### Supplied material:
+++++

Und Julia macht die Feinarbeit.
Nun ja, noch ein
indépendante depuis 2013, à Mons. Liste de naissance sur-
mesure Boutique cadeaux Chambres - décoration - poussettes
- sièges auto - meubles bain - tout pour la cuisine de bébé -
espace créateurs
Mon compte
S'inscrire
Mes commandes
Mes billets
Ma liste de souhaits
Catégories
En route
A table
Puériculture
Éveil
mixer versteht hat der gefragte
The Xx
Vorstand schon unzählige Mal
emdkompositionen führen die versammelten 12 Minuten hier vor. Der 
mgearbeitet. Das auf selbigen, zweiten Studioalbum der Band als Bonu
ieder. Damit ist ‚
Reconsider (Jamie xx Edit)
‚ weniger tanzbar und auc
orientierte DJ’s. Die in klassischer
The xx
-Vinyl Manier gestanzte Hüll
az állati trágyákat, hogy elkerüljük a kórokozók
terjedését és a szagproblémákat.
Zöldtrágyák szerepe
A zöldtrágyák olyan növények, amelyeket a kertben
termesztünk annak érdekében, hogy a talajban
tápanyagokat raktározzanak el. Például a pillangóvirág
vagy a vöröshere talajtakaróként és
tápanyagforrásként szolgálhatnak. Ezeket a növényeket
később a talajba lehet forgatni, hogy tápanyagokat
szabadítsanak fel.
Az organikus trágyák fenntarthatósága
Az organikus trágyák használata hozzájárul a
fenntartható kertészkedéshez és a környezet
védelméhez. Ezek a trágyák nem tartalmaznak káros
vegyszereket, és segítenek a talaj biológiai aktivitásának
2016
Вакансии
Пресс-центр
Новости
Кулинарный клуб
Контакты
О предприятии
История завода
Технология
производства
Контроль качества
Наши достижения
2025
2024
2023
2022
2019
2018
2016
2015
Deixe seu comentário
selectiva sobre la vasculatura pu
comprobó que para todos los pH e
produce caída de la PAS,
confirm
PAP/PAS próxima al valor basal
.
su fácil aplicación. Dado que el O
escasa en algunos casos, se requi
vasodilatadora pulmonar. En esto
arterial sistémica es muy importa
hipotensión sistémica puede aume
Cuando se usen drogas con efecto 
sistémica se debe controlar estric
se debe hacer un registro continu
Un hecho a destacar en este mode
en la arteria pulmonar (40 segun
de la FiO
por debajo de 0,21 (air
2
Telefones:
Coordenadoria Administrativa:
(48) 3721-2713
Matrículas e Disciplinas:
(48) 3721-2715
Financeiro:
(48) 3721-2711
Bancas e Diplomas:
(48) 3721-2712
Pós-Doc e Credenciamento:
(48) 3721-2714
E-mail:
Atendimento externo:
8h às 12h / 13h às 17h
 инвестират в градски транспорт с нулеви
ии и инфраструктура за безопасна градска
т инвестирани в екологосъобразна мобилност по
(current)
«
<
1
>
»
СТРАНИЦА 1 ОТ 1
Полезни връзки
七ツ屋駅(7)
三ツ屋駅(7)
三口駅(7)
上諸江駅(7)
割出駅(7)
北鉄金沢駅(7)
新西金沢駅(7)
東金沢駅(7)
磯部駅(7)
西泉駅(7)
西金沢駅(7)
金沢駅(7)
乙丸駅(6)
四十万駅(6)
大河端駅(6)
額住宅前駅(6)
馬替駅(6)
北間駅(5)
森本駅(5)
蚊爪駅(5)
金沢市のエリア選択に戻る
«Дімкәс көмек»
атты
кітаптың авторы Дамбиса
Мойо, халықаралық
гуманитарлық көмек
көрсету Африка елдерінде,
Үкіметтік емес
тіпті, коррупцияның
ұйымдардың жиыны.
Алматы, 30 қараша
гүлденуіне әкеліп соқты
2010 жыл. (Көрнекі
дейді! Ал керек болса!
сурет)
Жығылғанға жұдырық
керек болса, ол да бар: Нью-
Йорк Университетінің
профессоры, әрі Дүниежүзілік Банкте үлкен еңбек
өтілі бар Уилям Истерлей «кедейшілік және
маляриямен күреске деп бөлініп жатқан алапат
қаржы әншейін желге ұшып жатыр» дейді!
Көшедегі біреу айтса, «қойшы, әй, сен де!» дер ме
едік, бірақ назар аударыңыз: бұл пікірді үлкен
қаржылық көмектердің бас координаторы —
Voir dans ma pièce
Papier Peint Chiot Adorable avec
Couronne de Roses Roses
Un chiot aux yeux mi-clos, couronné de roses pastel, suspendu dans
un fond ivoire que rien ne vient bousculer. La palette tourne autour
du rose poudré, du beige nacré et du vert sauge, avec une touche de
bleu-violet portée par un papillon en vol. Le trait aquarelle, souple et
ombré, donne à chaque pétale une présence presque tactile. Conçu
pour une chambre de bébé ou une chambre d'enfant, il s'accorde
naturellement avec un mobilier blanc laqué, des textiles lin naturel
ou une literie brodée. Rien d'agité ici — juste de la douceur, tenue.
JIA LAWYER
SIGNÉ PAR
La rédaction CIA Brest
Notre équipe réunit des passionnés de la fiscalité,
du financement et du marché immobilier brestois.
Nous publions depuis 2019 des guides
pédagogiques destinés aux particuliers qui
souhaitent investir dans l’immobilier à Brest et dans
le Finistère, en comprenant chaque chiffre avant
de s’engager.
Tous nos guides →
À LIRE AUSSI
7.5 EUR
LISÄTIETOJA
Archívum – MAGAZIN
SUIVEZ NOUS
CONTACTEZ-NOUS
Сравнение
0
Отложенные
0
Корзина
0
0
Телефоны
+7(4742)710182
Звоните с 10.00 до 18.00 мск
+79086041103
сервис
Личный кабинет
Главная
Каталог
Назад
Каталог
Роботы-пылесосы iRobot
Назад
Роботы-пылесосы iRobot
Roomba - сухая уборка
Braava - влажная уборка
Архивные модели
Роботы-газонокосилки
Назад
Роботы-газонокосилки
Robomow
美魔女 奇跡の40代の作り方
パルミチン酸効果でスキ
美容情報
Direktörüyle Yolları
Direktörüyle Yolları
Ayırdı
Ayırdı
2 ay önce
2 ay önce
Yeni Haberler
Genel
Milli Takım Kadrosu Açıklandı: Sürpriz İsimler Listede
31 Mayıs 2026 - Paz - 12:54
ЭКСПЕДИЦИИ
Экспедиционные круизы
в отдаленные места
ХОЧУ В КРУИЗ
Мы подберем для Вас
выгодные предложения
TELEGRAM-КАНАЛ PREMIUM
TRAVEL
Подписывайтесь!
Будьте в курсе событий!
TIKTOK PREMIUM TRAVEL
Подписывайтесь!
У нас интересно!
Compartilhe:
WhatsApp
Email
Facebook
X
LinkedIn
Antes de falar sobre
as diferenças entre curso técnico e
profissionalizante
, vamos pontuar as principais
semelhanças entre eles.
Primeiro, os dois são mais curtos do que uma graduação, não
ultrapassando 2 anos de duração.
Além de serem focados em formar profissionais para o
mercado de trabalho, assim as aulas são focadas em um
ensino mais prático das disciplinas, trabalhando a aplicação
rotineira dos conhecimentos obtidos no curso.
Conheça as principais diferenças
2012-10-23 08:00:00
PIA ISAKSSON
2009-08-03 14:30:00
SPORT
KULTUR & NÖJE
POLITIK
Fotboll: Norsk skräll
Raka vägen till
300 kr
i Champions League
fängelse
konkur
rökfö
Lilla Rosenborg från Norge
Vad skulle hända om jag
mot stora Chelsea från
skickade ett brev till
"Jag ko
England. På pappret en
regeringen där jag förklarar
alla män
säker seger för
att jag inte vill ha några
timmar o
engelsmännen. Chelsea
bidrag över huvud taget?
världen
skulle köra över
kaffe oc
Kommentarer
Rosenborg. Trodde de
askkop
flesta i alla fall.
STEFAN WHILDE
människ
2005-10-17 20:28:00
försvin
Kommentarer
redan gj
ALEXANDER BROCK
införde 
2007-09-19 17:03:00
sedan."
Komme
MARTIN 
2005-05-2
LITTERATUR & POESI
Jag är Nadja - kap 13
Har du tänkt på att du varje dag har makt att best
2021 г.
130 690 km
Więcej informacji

+++++

### Task to complete:
In the listing above, locate the line containing "en la arteria pulmonar (40 segun" and the line containing "8h às 12h / 13h às 17h". Transcribe those two lines and everything between them, exactly as written.

### Task solution:
en la arteria pulmonar (40 segun
de la FiO
por debajo de 0,21 (air
2
Telefones:
Coordenadoria Administrativa:
(48) 3721-2713
Matrículas e Disciplinas:
(48) 3721-2715
Financeiro:
(48) 3721-2711
Bancas e Diplomas:
(48) 3721-2712
Pós-Doc e Credenciamento:
(48) 3721-2714
E-mail:
Atendimento externo:
8h às 12h / 13h às 17h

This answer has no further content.